The proposal includes an even higher reduction of domestic staff than the 15% initially floated in April. The department is also planning to eliminate some divisions tasked with oversight of America’s two-decade involvement in Afghanistan, including an office focused on resettling Afghan nationals who aided the U.S.

DHS publishes list of ‘sanctuary jurisdictions’

The Department of Homeland Security is putting more than 500 “sanctuary jurisdictions” across the country on notice that the Trump administration views them as obstructing immigration enforcement as it attempts to increase pressure on communities it believes are standing in the way of the president’s mass deportations agenda.

The department on Thursday published a list of the jurisdictions and said each one will receive notification the government has deemed them noncompliant and if they’re believed to be in violation of any federal criminal statutes. The list was published on the department’s website. In Minnesota, it includes the state itself, Minneapolis, St. Paul and 20 counties, both metro and outstate.

The Trump administration has repeatedly targeted communities, states and jurisdictions that it says aren’t doing enough to help Immigration and Customs Enforcement as it seeks to make good on President Donald Trump’s campaign promises to remove millions of people in the country illegally.

Columnist’s ‘TACO’ term ticks off Trump

President Donald Trump, it would seem, is not one for a “TACO.” The taco in question is not a dish made with tortillas, but rather a reference to how markets are responding to his tariff policies.

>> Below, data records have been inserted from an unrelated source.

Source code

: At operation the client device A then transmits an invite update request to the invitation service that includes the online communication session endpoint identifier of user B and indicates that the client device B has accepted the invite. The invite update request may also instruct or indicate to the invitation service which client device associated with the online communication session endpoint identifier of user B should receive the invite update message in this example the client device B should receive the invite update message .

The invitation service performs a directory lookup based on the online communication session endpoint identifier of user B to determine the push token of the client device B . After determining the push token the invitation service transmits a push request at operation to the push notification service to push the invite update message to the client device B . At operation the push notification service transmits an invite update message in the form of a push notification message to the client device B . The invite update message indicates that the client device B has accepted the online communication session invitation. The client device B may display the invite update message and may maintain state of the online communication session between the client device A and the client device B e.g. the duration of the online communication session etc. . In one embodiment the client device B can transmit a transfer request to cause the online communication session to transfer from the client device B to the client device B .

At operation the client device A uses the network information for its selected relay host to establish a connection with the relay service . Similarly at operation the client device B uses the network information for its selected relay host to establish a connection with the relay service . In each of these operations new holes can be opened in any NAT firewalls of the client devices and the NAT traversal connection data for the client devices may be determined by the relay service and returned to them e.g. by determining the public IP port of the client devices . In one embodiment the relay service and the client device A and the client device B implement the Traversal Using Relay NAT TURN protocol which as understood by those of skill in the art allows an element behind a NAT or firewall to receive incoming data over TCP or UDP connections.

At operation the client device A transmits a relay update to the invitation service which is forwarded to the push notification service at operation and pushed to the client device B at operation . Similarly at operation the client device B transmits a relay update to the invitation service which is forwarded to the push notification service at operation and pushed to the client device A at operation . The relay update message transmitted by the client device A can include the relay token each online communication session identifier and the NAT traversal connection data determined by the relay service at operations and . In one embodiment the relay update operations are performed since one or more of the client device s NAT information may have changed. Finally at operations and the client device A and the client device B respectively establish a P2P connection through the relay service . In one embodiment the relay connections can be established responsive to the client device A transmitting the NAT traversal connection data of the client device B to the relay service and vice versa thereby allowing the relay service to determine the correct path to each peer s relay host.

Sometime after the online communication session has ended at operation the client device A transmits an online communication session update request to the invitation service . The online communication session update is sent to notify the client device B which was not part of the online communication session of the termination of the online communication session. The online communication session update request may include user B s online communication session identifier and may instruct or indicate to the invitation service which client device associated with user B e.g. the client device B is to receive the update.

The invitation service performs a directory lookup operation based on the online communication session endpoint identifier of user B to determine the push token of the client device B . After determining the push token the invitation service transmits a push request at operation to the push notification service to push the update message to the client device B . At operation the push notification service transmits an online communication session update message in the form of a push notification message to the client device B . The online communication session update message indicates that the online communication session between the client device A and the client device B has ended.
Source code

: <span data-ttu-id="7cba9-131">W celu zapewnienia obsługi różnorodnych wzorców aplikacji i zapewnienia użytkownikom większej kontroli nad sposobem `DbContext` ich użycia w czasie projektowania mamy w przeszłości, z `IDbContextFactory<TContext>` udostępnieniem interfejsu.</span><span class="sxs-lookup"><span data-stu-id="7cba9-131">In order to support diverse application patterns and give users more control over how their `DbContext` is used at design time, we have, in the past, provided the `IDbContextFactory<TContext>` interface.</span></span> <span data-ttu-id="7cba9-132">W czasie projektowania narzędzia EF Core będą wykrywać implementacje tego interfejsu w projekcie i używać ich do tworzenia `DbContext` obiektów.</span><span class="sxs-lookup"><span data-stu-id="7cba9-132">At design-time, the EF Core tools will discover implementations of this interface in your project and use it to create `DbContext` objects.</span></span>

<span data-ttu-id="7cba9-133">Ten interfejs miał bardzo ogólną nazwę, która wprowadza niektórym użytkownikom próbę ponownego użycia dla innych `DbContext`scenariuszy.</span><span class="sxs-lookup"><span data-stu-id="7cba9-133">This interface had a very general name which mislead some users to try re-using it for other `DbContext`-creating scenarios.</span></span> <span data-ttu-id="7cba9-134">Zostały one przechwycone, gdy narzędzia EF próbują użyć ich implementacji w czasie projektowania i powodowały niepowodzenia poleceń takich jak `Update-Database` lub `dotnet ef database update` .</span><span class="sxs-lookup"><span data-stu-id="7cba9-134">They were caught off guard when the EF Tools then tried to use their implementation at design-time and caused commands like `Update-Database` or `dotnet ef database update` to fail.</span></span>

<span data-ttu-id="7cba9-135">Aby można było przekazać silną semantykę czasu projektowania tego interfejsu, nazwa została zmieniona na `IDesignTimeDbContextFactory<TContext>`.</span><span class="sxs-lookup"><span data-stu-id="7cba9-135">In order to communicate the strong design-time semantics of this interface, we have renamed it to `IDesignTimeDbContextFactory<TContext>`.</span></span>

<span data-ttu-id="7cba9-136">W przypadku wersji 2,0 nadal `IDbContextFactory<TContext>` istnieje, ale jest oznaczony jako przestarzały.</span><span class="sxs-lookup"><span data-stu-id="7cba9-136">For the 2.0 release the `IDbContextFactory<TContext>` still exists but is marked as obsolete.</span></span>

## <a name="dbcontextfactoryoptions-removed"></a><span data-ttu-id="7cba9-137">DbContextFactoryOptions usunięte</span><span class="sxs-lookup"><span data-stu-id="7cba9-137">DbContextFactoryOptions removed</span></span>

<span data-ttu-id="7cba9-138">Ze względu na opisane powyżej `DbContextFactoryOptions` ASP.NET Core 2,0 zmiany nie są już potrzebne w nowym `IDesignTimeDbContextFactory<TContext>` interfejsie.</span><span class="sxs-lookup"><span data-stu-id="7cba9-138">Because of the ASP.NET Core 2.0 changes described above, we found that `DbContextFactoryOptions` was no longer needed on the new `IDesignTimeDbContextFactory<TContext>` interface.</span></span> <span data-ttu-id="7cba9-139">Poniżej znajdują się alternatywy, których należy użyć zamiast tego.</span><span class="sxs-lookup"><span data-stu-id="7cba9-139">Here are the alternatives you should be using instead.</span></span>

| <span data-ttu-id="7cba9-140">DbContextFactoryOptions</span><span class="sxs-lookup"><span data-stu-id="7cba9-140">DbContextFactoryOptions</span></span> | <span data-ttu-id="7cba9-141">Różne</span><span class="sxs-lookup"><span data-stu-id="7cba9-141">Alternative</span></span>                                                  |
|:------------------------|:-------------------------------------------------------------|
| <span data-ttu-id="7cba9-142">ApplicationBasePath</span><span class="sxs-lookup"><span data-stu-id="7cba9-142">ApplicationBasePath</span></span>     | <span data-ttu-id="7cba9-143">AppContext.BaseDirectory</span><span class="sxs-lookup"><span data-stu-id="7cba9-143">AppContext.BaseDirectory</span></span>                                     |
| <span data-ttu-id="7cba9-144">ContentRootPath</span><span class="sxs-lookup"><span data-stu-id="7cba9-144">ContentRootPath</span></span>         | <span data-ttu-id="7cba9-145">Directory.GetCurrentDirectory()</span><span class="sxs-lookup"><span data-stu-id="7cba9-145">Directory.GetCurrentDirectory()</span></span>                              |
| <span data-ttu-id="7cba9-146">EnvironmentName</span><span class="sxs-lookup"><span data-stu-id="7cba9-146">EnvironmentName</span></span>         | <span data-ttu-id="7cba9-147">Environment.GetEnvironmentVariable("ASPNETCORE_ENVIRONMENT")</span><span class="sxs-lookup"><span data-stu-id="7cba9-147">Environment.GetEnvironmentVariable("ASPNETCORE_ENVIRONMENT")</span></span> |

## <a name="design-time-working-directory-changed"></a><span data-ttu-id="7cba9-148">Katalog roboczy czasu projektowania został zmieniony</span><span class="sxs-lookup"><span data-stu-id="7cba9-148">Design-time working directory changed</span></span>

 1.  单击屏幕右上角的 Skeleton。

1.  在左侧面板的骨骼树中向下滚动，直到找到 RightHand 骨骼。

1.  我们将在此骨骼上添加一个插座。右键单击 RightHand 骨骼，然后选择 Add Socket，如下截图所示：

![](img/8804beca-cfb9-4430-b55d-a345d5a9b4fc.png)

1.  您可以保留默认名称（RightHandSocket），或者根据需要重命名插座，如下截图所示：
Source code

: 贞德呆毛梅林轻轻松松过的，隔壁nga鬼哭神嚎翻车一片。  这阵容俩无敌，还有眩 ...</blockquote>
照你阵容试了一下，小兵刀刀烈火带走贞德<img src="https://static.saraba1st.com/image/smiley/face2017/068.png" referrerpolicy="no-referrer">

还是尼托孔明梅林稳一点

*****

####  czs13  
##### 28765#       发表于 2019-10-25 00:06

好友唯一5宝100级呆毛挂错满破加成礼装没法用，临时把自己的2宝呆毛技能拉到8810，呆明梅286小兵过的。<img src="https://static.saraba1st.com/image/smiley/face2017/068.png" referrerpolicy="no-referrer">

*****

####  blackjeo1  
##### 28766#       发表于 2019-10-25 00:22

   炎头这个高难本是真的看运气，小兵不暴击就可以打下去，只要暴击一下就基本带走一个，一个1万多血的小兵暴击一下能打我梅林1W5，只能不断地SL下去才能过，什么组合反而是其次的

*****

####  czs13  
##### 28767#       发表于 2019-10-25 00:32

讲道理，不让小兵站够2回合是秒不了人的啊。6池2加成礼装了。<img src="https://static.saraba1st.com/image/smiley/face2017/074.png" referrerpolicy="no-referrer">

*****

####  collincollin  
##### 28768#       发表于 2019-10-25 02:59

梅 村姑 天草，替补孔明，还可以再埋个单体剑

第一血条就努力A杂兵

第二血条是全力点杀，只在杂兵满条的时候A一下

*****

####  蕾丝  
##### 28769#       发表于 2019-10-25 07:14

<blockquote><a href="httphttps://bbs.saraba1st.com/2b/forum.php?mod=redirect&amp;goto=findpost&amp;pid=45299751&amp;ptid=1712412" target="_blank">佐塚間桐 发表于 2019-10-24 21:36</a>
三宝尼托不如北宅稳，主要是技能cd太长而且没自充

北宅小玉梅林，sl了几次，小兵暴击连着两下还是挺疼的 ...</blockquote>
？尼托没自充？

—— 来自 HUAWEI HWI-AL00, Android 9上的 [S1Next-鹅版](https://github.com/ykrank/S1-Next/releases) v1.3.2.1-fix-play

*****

The TACO trade, short for Trump Always Chickens Out, is a tongue-in-cheek term coined by Financial Times columnist Robert Armstrong. It has been adopted by some analysts and commentators to describe the potentially lucrative pattern in which markets tumble after Trump makes tariff threats, only to rebound sharply when he relents and allows countries more time to negotiate deals.

The president has spent years cultivating a reputation for political muscle. So when he was asked by a reporter in the Oval Office on Wednesday whether the term might be a valid description of his approach to tariffs, Trump reacted with ire.

“I chicken out? I’ve never heard that,” he said. “Don’t ever say what you said,” he told the reporter. “That’s a nasty question. To me, that’s the nastiest question.”